# O QUE FAZER
1. Segundo o texto sobre as finanças públicas, de quanto foi aproximadamente o déficit nas contas do setor público no ano passado?
2. Resuma em duas frases o texto sobre as finanças públicas.
3. Extraia do texto sobre as finanças públicas o trecho que começa nas palavras "Nas finanças públicas, 2020" e vai até "no ano passado.", inclusive.

Inflação, juros em alta e baixo crescimento. Já sabemos para onde caminha o Brasil se a falta de ação do governo continuar a corroer o ânimo dos investidores e a solapar a retomada econômica. É preciso assertividade para manter o teto de gastos, retomar superávits fiscais e destravar as reformas.
Nas finanças públicas, 2020 foi um ano para lá de atípico. Em um verdadeiro esforço de guerra destinado a evitar o colapso da economia, o Brasil abriu os cofres como poucos países no mundo. Ainda não foram fechados os números finais, mas o déficit nas contas do setor público ficou ao redor de R$ 900 bilhões no ano passado.

# DADOS DO EXERCÍCIO

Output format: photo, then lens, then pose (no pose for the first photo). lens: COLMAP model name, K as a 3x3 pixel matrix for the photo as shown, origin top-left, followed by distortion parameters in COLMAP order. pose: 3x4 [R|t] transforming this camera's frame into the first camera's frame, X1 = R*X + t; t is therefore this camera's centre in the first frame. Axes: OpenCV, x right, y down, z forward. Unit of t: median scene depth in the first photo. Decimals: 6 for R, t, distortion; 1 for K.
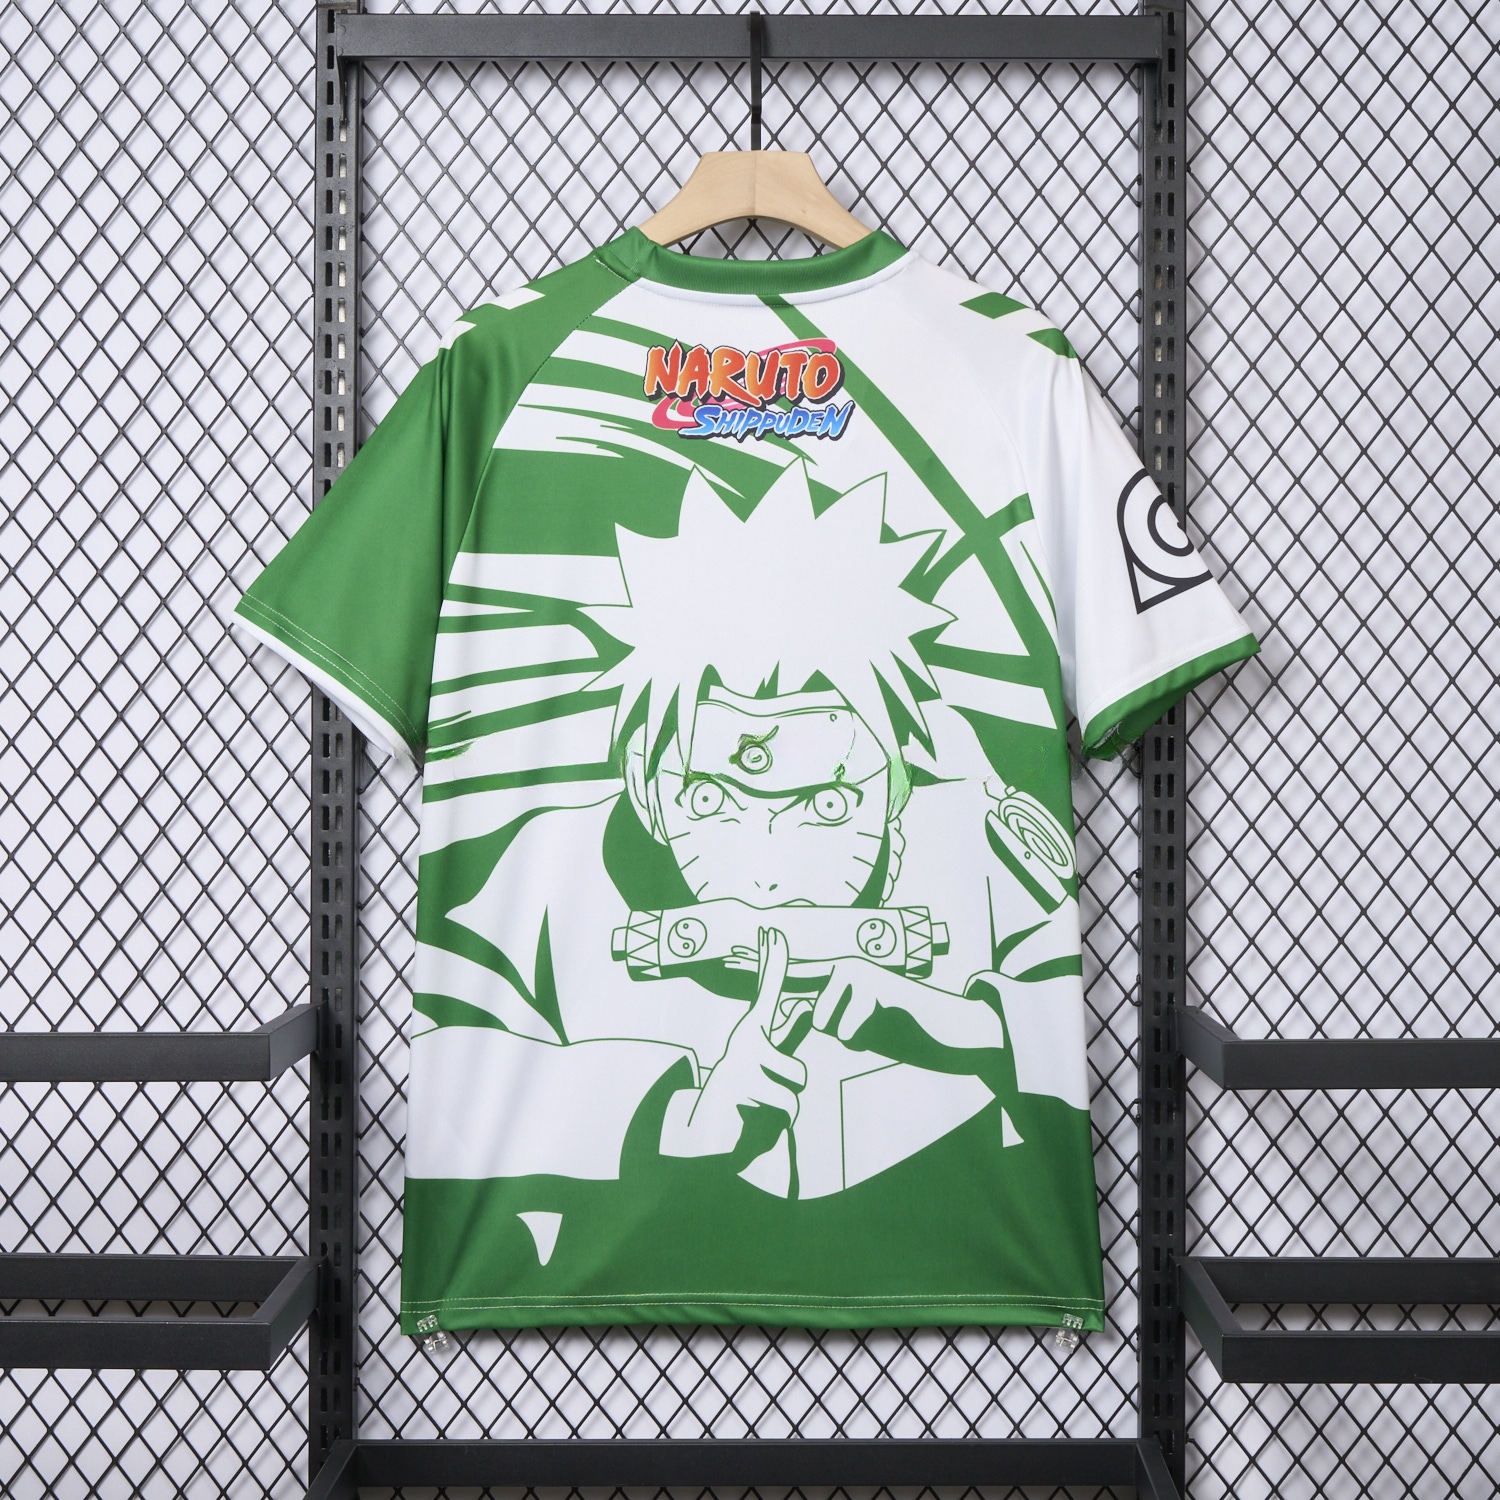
lens RADIAL K [[7986.4, 0, 755.5], [0, 7986.4, 751.2], [0, 0, 1]] dist [0.104112, 0.000000]
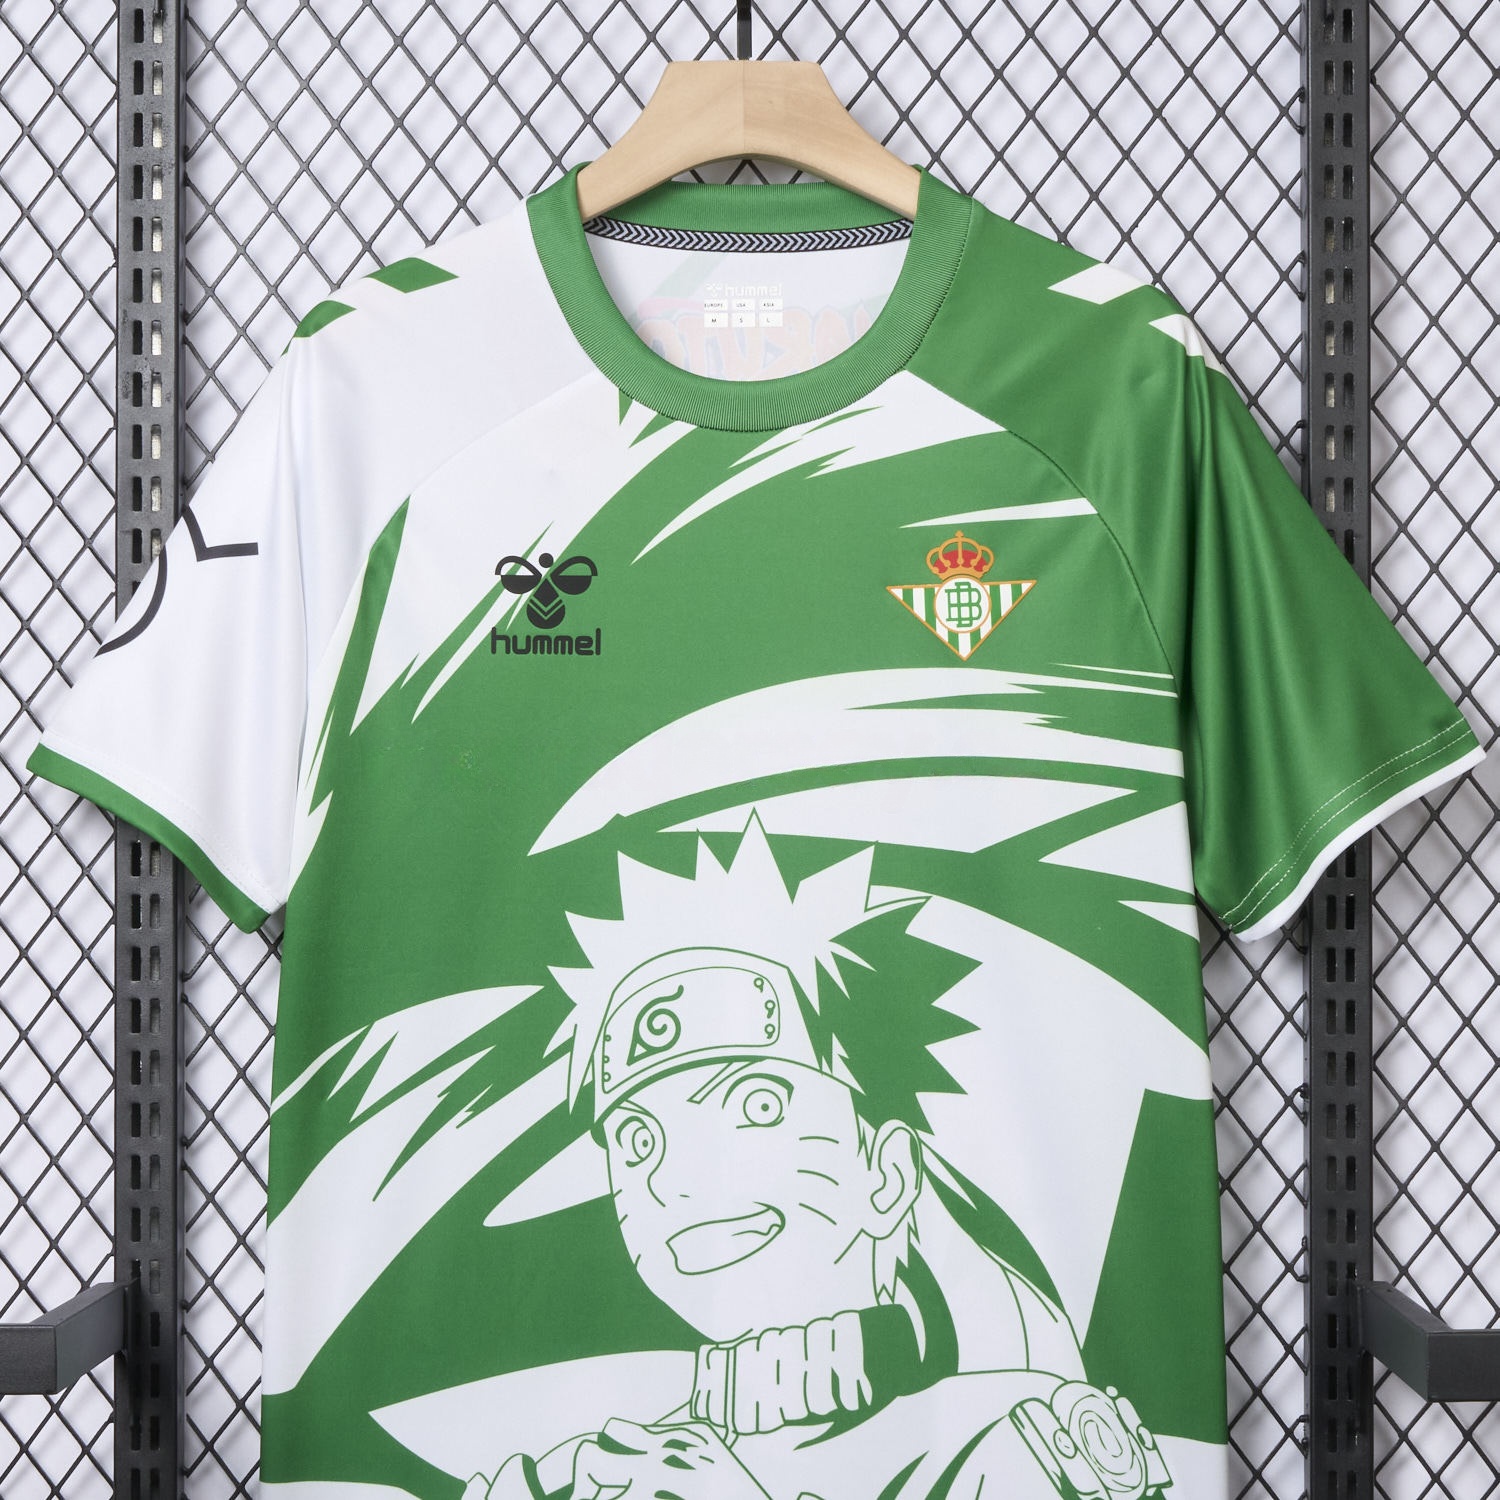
lens RADIAL K [[7986.4, 0, 745.2], [0, 7986.4, 747.7], [0, 0, 1]] dist [0.104112, 0.000000]
pose [[0.999959, -0.003294, 0.008449, -0.006540], [0.003306, 0.999994, -0.001410, -0.013804], [-0.008444, 0.001438, 0.999963, 0.303851]]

# RESPOSTAS
1. Ficou ao redor de R$ 900 bilhões.

2. Se a falta de ação do governo continuar a corroer o ânimo dos investidores, o Brasil caminha para inflação, juros em alta e baixo crescimento, e é preciso assertividade para manter o teto de gastos, retomar superávits fiscais e destravar as reformas. Em 2020, ano para lá de atípico nas finanças públicas, o país abriu os cofres para evitar o colapso da economia, e o déficit do setor público ficou ao redor de R$ 900 bilhões.

3.
Nas finanças públicas, 2020 foi um ano para lá de atípico. Em um verdadeiro esforço de guerra destinado a evitar o colapso da economia, o Brasil abriu os cofres como poucos países no mundo. Ainda não foram fechados os números finais, mas o déficit nas contas do setor público ficou ao redor de R$ 900 bilhões no ano passado.